Let's create a simple OrderedDict:

>>> from collections import OrderedDict
>>> od = OrderedDict(enumerate("abcdefg"))
>>> od
OrderedDict([(0, 'a'), (1, 'b'), (2, 'c'), (3, 'd'), (4, 'e'), (5, 'f'), (6, 'g')])

To return the first three keys, values or items respectively:

>>> list(od)[:3]
[0, 1, 2]
>>> list(od.values())[:3]
['a', 'b', 'c']
>>> list(od.items())[:3]
[(0, 'a'), (1, 'b'), (2, 'c')]

To remove everything except the first three items:

>>> while len(od) > 3:
...     od.popitem()
... 
(6, 'g')
(5, 'f')
(4, 'e')
(3, 'd')
>>> od
OrderedDict([(0, 'a'), (1, 'b'), (2, 'c')])

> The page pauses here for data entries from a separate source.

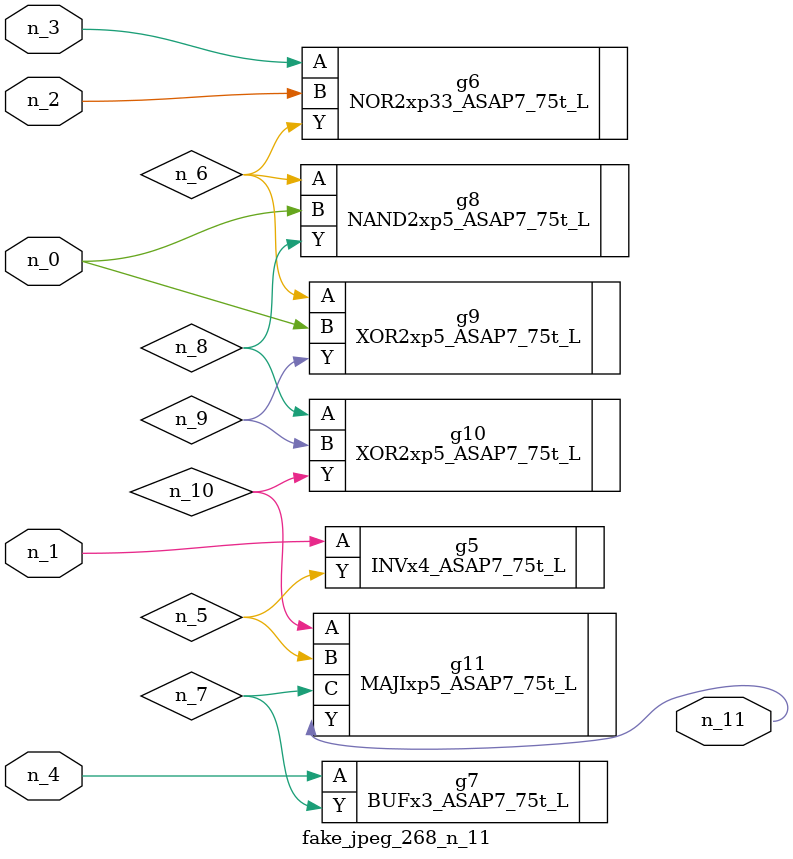
<source format=v>
module fake_jpeg_268_n_11 (n_3, n_2, n_1, n_0, n_4, n_11);

input n_3;
input n_2;
input n_1;
input n_0;
input n_4;

output n_11;

wire n_10;
wire n_8;
wire n_9;
wire n_6;
wire n_5;
wire n_7;

INVx4_ASAP7_75t_L g5 ( 
.A(n_1),
.Y(n_5)
);

NOR2xp33_ASAP7_75t_L g6 ( 
.A(n_3),
.B(n_2),
.Y(n_6)
);

BUFx3_ASAP7_75t_L g7 ( 
.A(n_4),
.Y(n_7)
);

NAND2xp5_ASAP7_75t_L g8 ( 
.A(n_6),
.B(n_0),
.Y(n_8)
);

XOR2xp5_ASAP7_75t_L g10 ( 
.A(n_8),
.B(n_9),
.Y(n_10)
);

XOR2xp5_ASAP7_75t_L g9 ( 
.A(n_6),
.B(n_0),
.Y(n_9)
);

MAJIxp5_ASAP7_75t_L g11 ( 
.A(n_10),
.B(n_5),
.C(n_7),
.Y(n_11)
);


endmodule
</source>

It's not different from other dicts:

d = OrderedDict({ x: x for x in range(10) })

i = d.iteritems()
a = next(i)
b = next(i)
c = next(i)

d = OrderedDict([a,b,c])
# or
d.clear()
d.update([a,b,c])

You can use this iterative method to get the job done.

x = 0
for i in ordered_dict:
    if x > 3:
        del ordered_dict[i]
    x += 1

First, you just make a counter variable, x, and assign it to 0. Then you cycle through the keys in ordered_dict. You see how many items have been checked by seeing it x is greater than 3, which is the number of values you want. If 3 items have already been checked, you delete that item from ordered_dict.

Here is a cleaner, alternative method (thanks to the comments)

for i, k in enumerate(ordered_dict):
    if i > 2:
        del ordered_dict[k]

This works by using enumerate to assign a number to each key. Then it checks if that number is less than two (0, 1, or 2). If the number is not 0, 1, or 2 (these will be the first three elements), then that item in the dictionary will be deleted.